Base64 Encoder / Decoder
Encode text to base64 or decode base64 back to text. Supports UTF-8, URL-safe alphabet, and optional padding. Runs locally in your browser.
Encode and decode base64
Conversion runs locally in your browser. Nothing is sent to a server.
Frequently Asked Questions about the Base64 Encoder / Decoder
What is base64 encoding?
Base64 is a way to represent binary data using only 64 printable ASCII characters (A-Z, a-z, 0-9, plus '+' and '/'). It is used to embed images in CSS, send binary data through text-only channels like email, and pack credentials into URLs and JSON.
Does base64 encrypt my data?
No. Base64 is encoding, not encryption. Anyone can decode a base64 string back to the original bytes in seconds. Never use it to hide passwords, API keys, or anything else that needs to stay secret. For that you want real encryption like AES-GCM.

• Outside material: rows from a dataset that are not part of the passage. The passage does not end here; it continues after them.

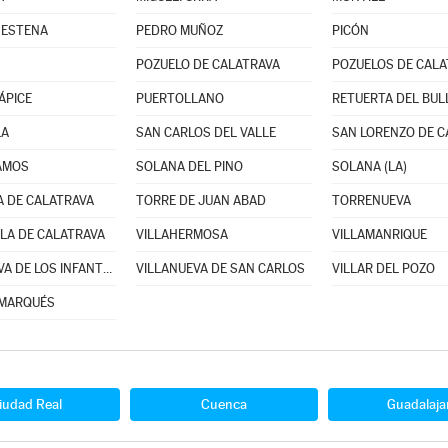
 ESTENA
PEDRO MUÑOZ
PICÓN
POZUELO DE CALATRAVA
ÁPICE
PUERTOLLANO
RETUERTA DEL BUL
LA
SAN CARLOS DEL VALLE
SAN LORENZO DE C
AMOS
SOLANA DEL PINO
SOLANA (LA)
 DE CALATRAVA
TORRE DE JUAN ABAD
TORRENUEVA
LA DE CALATRAVA
VILLAHERMOSA
VILLAMANRIQUE
VILLANUEVA DE LOS INFANTES
VILLANUEVA DE SAN CARLOS
VILLAR DEL POZO
 MARQUÉS
iudad Real
Cuenca
Guadalaja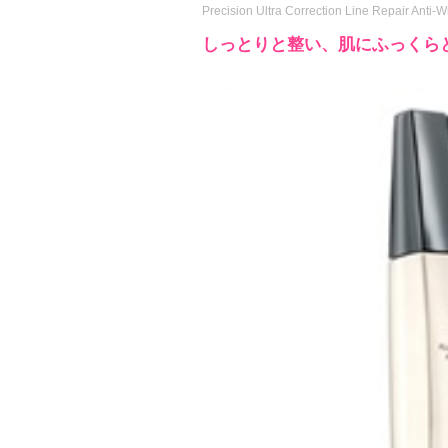
Precision Ultra Correction Line Repair Anti-
しっとりと整い、肌にふっくら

What is the difference between standard and URL-safe base64?
Standard base64 uses '+' and '/' as its last two characters, which have to be percent-encoded inside URLs and break filenames on most systems. URL-safe base64 (RFC 4648 section 5) swaps them for '-' and '_' so the output drops straight into URLs, JSON Web Tokens, and file paths without further escaping.
Why does my encoded string end with one or two equals signs?
Base64 packs every three input bytes into four output characters. When the input length is not a multiple of three, the encoder pads the last group with '=' so the output stays a multiple of four. One leftover byte produces two '=' chars; two leftover bytes produce one. Stripping the padding is safe as long as the decoder accepts unpadded input, which most do.
Can base64 handle non-English characters like accented letters or emoji?
Yes, but only if the text is first converted to UTF-8 bytes, which this tool does for you. Accented letters become 2-byte sequences, common emoji become 4-byte sequences, and each byte gets packed into the base64 output. Old browser tricks like btoa(str) crash on anything outside Latin-1, which is why this tool runs the text through TextEncoder before encoding.